* [WHAT TO PRODUCE]: Set the material down again exactly, line by line, skipping each picture.

* [MATERIAL PROVIDED]:
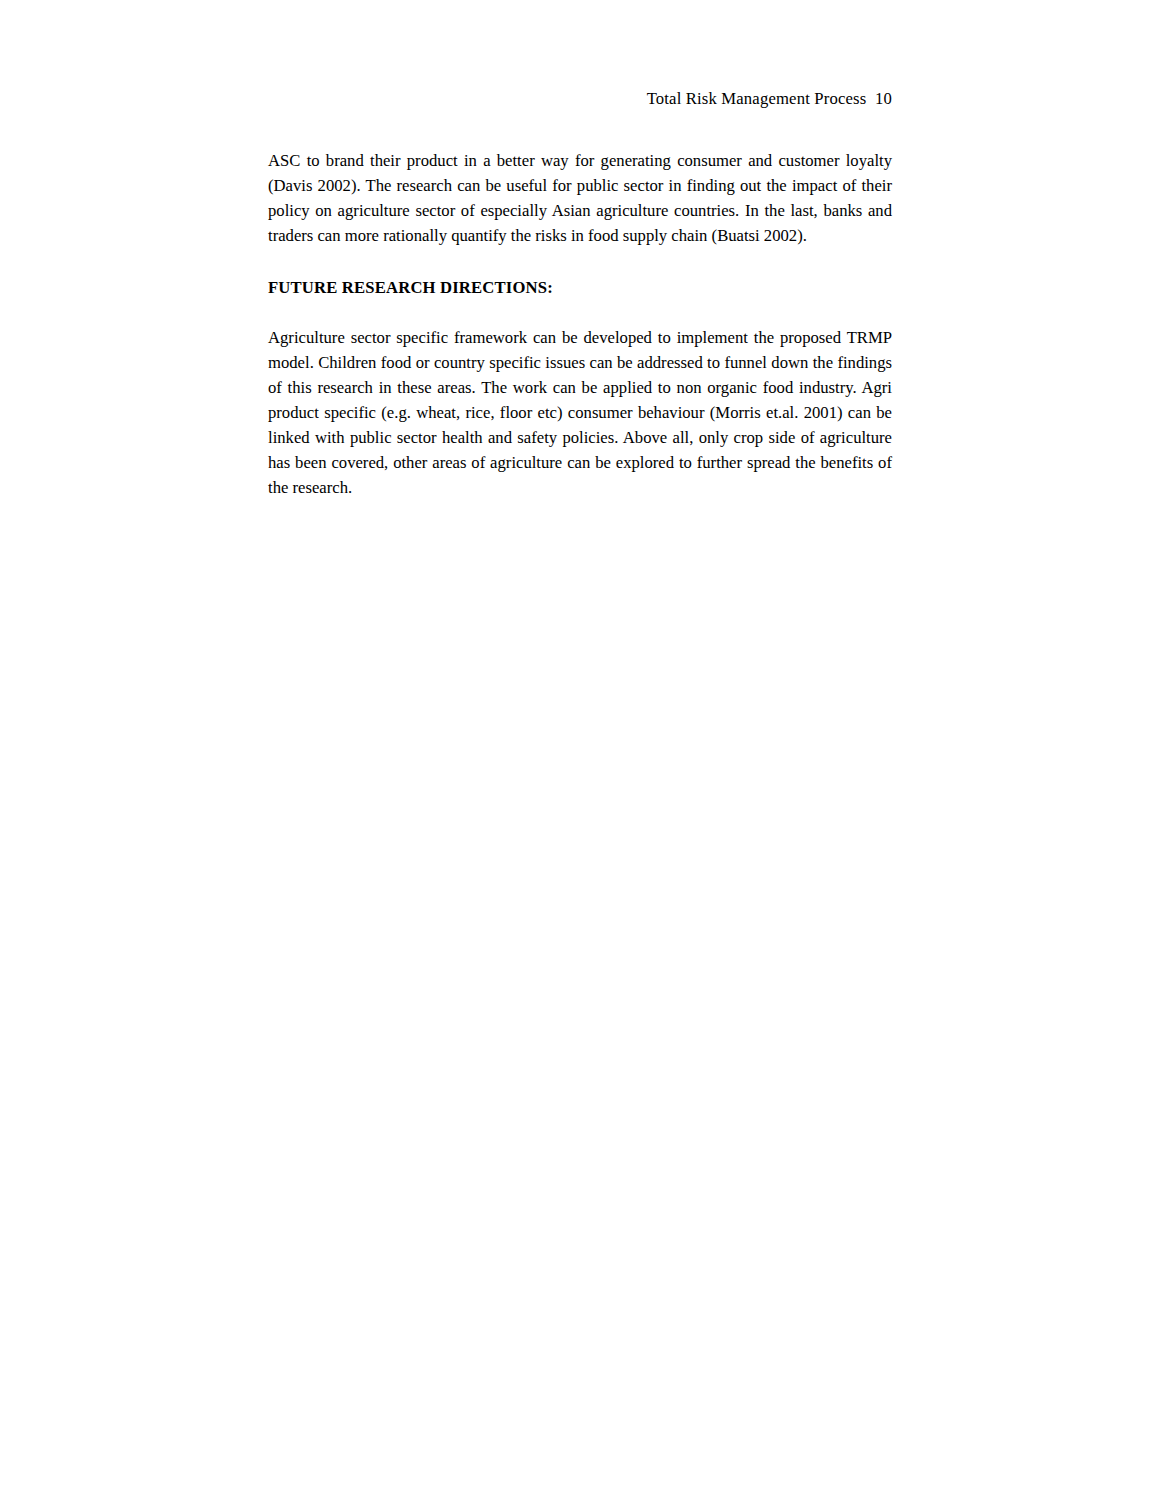Total Risk Management Process 10
ASC to brand their product in a better way for generating consumer and customer loyalty (Davis 2002). The research can be useful for public sector in finding out the impact of their policy on agriculture sector of especially Asian agriculture countries. In the last, banks and traders can more rationally quantify the risks in food supply chain (Buatsi 2002).
FUTURE RESEARCH DIRECTIONS:
Agriculture sector specific framework can be developed to implement the proposed TRMP model. Children food or country specific issues can be addressed to funnel down the findings of this research in these areas. The work can be applied to non organic food industry. Agri product specific (e.g. wheat, rice, floor etc) consumer behaviour (Morris et.al. 2001) can be linked with public sector health and safety policies. Above all, only crop side of agriculture has been covered, other areas of agriculture can be explored to further spread the benefits of the research.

* [SOLUTION TO THE EXERCISE]:
Total Risk Management Process 10
ASC to brand their product in a better way for generating consumer and customer loyalty (Davis 2002). The research can be useful for public sector in finding out the impact of their policy on agriculture sector of especially Asian agriculture countries. In the last, banks and traders can more rationally quantify the risks in food supply chain (Buatsi 2002).
FUTURE RESEARCH DIRECTIONS:
Agriculture sector specific framework can be developed to implement the proposed TRMP model. Children food or country specific issues can be addressed to funnel down the findings of this research in these areas. The work can be applied to non organic food industry. Agri product specific (e.g. wheat, rice, floor etc) consumer behaviour (Morris et.al. 2001) can be linked with public sector health and safety policies. Above all, only crop side of agriculture has been covered, other areas of agriculture can be explored to further spread the benefits of the research.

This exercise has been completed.